MLLM as a Dynamic "Judge": Using an MLLM to supervise weights turns multi-objective reward aggregation into an adaptive process.
Practical Stability Engineering: The trio of EMA anchors, T2V teachers, and self-constraints keeps RL training stable with manageable overhead.

Limitations & Future Work¶

Small training data scale (291 faces) and limited evaluation domain (person-only).
Heavy reliance on the MLLM (Qwen3-VL-30B) for reward signals; robustness under weaker MLLMs remains unverified.
A structural trade-off exists between Total Score (identity-heavy) and EvoScore (preference-heavy).
Still lags slightly behind commercial systems like ViduQ2 in pure video quality, likely due to a lack of proprietary post-processing.
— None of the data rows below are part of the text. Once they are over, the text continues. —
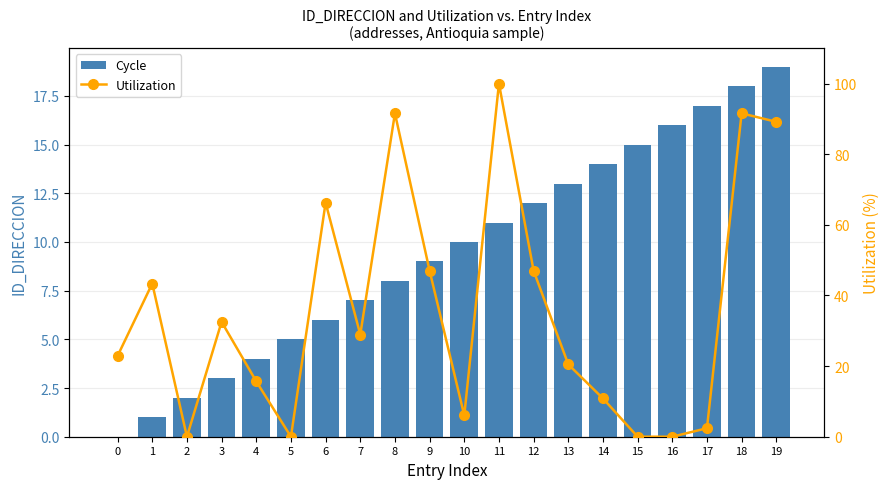

What is the difference between the maximum and minimum values in the Utilization series?

100.0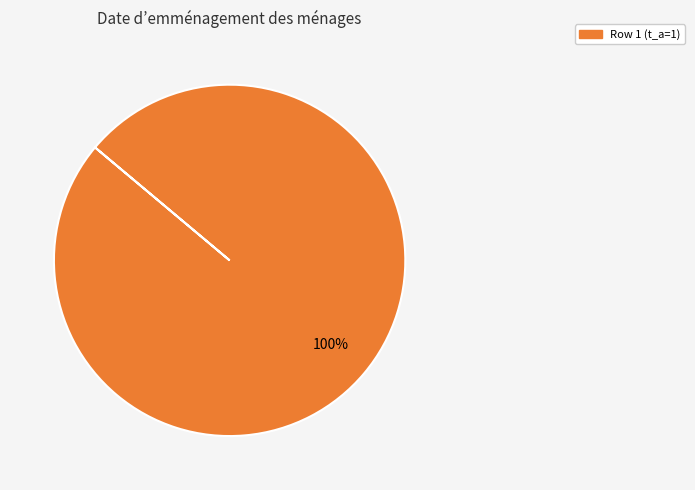

Is there a majority slice in this chart?

Yes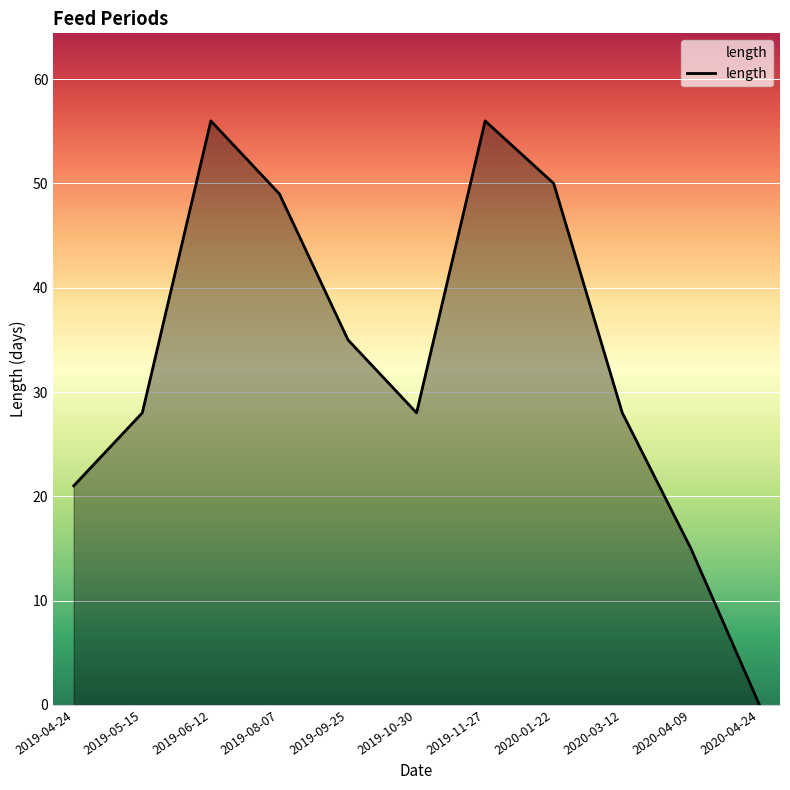

What is the change in value from 2019-05-15 to 2020-01-22?

+22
Comparison with Imitation Learning (ConsisID / VACE): These models use reconstruction loss and are prone to copy-paste. EvoID achieves a significant boost (0.658 to 0.704) on the same base model by switching to self-evolving RL.
Comparison with Identity-GRPO: Unlike GRPO methods that require training dedicated reward models on preference data, EvoID uses off-the-shelf models and teacher-student regularization.

Rating¶

Novelty: ⭐⭐⭐⭐⭐ (RL for IP video evolution; dynamic weighting via MLLM).
Experimental Thoroughness: ⭐⭐⭐⭐ (Competitive baselines and blind tests, but limited to person domain).
Writing Quality: ⭐⭐⭐⭐ (Logical flow and clear formulation).
Value: ⭐⭐⭐⭐⭐ (Provides a transferable preference-alignment paradigm for controllable generation).